## Stated problem
Copy each of the lines below word for word, in the same order.

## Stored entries

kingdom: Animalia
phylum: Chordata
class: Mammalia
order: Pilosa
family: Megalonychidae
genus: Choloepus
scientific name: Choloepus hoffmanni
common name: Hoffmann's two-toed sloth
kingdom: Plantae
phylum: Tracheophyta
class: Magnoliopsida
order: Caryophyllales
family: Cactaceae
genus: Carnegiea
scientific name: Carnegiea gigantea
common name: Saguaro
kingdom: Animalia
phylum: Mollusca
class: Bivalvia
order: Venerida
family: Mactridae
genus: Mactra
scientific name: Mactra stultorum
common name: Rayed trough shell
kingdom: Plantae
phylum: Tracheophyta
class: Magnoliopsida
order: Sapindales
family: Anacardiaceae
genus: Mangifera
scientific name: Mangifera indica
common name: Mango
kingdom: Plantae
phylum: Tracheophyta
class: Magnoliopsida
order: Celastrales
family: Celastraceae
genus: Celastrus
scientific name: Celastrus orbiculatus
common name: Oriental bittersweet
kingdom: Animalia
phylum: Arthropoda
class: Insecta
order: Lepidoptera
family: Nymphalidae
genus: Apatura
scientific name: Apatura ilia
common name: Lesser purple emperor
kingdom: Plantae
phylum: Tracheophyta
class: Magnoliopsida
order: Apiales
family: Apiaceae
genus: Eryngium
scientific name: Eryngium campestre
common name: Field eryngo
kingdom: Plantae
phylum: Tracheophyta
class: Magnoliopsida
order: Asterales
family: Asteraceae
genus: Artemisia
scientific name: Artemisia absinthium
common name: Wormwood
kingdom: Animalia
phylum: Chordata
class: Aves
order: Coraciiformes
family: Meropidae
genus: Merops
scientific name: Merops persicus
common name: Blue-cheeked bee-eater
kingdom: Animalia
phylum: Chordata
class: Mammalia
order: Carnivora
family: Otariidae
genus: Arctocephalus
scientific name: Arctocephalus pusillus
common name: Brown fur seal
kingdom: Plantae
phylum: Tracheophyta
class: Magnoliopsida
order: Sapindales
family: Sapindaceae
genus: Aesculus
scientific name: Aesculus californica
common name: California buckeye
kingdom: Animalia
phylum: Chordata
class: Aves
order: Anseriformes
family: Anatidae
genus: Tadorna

## Complete answer
kingdom: Animalia
phylum: Chordata
class: Mammalia
order: Pilosa
family: Megalonychidae
genus: Choloepus
scientific name: Choloepus hoffmanni
common name: Hoffmann's two-toed sloth
kingdom: Plantae
phylum: Tracheophyta
class: Magnoliopsida
order: Caryophyllales
family: Cactaceae
genus: Carnegiea
scientific name: Carnegiea gigantea
common name: Saguaro
kingdom: Animalia
phylum: Mollusca
class: Bivalvia
order: Venerida
family: Mactridae
genus: Mactra
scientific name: Mactra stultorum
common name: Rayed trough shell
kingdom: Plantae
phylum: Tracheophyta
class: Magnoliopsida
order: Sapindales
family: Anacardiaceae
genus: Mangifera
scientific name: Mangifera indica
common name: Mango
kingdom: Plantae
phylum: Tracheophyta
class: Magnoliopsida
order: Celastrales
family: Celastraceae
genus: Celastrus
scientific name: Celastrus orbiculatus
common name: Oriental bittersweet
kingdom: Animalia
phylum: Arthropoda
class: Insecta
order: Lepidoptera
family: Nymphalidae
genus: Apatura
scientific name: Apatura ilia
common name: Lesser purple emperor
kingdom: Plantae
phylum: Tracheophyta
class: Magnoliopsida
order: Apiales
family: Apiaceae
genus: Eryngium
scientific name: Eryngium campestre
common name: Field eryngo
kingdom: Plantae
phylum: Tracheophyta
class: Magnoliopsida
order: Asterales
family: Asteraceae
genus: Artemisia
scientific name: Artemisia absinthium
common name: Wormwood
kingdom: Animalia
phylum: Chordata
class: Aves
order: Coraciiformes
family: Meropidae
genus: Merops
scientific name: Merops persicus
common name: Blue-cheeked bee-eater
kingdom: Animalia
phylum: Chordata
class: Mammalia
order: Carnivora
family: Otariidae
genus: Arctocephalus
scientific name: Arctocephalus pusillus
common name: Brown fur seal
kingdom: Plantae
phylum: Tracheophyta
class: Magnoliopsida
order: Sapindales
family: Sapindaceae
genus: Aesculus
scientific name: Aesculus californica
common name: California buckeye
kingdom: Animalia
phylum: Chordata
class: Aves
order: Anseriformes
family: Anatidae
genus: Tadorna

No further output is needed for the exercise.